FXStreet (Delhi) – Research Team at Societe Generale, suggest that Euro has become a ‘funding currency’ that is liable to appreciate sharply in times of risk aversion and turmoil like the yen.
Key Quotes
“Concerns about emerging market slowdown and persistent monetary policy uncertainty have delivered weaker equities across Europe and are threatening to do the same in the US. Are the yen and Euro up because we’re ‘risk off’ or because the Fed has successfully fired a volley in the fight against a strong currency – the dollar’s down against everything this week except for the Brazilian real, the Indonesian Rupiah and the Israeli Shekel.”

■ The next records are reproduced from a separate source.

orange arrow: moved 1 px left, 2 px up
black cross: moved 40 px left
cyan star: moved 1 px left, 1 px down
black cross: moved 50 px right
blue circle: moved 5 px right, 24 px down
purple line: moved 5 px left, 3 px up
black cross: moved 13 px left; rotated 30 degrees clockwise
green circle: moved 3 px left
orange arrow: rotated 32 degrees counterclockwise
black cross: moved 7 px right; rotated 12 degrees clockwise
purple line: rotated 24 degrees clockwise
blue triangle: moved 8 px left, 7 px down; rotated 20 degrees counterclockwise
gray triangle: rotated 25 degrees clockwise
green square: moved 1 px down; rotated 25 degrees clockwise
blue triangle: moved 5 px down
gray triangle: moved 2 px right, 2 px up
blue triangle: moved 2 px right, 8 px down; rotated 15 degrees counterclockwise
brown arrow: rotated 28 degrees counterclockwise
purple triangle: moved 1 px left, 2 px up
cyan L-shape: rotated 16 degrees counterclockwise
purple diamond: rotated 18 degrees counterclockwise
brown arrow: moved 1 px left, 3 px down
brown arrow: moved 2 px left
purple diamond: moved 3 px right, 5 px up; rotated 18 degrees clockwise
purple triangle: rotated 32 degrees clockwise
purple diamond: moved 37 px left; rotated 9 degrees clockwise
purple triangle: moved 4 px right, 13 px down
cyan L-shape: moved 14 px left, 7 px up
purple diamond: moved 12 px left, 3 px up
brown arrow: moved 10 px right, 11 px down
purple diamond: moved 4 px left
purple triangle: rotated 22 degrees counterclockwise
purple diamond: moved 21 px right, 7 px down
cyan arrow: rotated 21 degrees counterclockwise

“The big swing factor is that in the last 12 months, European investors have bought Eur 33bn in long-dated foreign bonds, compared to Eur 147bn in the same period a year ago, while foreigners have bought Eur 94bn in European bonds, compared to 180bn a year ago.”
“ECB QE and interest rate policies are pushing money out in search of yield elsewhere, while squeezing foreign investors out. There’s still a substantial inflow into equities (EUR 220bn in the last year) but that too is tailing off from a peak of Eur 328bn in the year to March.”
“None of this is necessarily going to tell us where the Euro is heading, but it does show how it is ECB policy that drives the Euro down, while periods of risk aversion can send it up. The correlation between EUR/USD and relative EU/US short rates has weakened and the correlation with risk aversion measures like VIX has either fallen or changed sign.”